*Problem details*. Read through the lines below and copy the ones holding the string "Adenocarcinoma".

*Source material*.

======

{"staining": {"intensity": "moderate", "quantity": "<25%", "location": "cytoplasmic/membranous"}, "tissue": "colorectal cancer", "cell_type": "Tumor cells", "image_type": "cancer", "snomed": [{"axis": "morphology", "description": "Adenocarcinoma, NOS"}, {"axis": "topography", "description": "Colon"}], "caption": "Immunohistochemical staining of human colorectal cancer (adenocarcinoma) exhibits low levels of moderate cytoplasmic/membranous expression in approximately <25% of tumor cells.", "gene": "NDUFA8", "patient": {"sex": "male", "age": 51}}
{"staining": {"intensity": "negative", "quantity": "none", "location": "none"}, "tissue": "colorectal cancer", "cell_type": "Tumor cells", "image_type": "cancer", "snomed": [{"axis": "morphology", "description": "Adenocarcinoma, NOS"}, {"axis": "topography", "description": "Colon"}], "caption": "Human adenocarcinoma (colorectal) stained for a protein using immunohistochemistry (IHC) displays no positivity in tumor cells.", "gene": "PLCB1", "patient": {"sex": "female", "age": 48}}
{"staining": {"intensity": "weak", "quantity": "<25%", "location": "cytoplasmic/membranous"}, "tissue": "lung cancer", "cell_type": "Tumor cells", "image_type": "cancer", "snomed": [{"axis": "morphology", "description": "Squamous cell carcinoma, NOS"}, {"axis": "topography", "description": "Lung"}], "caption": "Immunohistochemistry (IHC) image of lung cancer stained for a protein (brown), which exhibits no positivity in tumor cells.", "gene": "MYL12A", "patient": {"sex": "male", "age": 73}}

======

*Task solution*.
{"staining": {"intensity": "moderate", "quantity": "<25%", "location": "cytoplasmic/membranous"}, "tissue": "colorectal cancer", "cell_type": "Tumor cells", "image_type": "cancer", "snomed": [{"axis": "morphology", "description": "Adenocarcinoma, NOS"}, {"axis": "topography", "description": "Colon"}], "caption": "Immunohistochemical staining of human colorectal cancer (adenocarcinoma) exhibits low levels of moderate cytoplasmic/membranous expression in approximately <25% of tumor cells.", "gene": "NDUFA8", "patient": {"sex": "male", "age": 51}}
{"staining": {"intensity": "negative", "quantity": "none", "location": "none"}, "tissue": "colorectal cancer", "cell_type": "Tumor cells", "image_type": "cancer", "snomed": [{"axis": "morphology", "description": "Adenocarcinoma, NOS"}, {"axis": "topography", "description": "Colon"}], "caption": "Human adenocarcinoma (colorectal) stained for a protein using immunohistochemistry (IHC) displays no positivity in tumor cells.", "gene": "PLCB1", "patient": {"sex": "female", "age": 48}}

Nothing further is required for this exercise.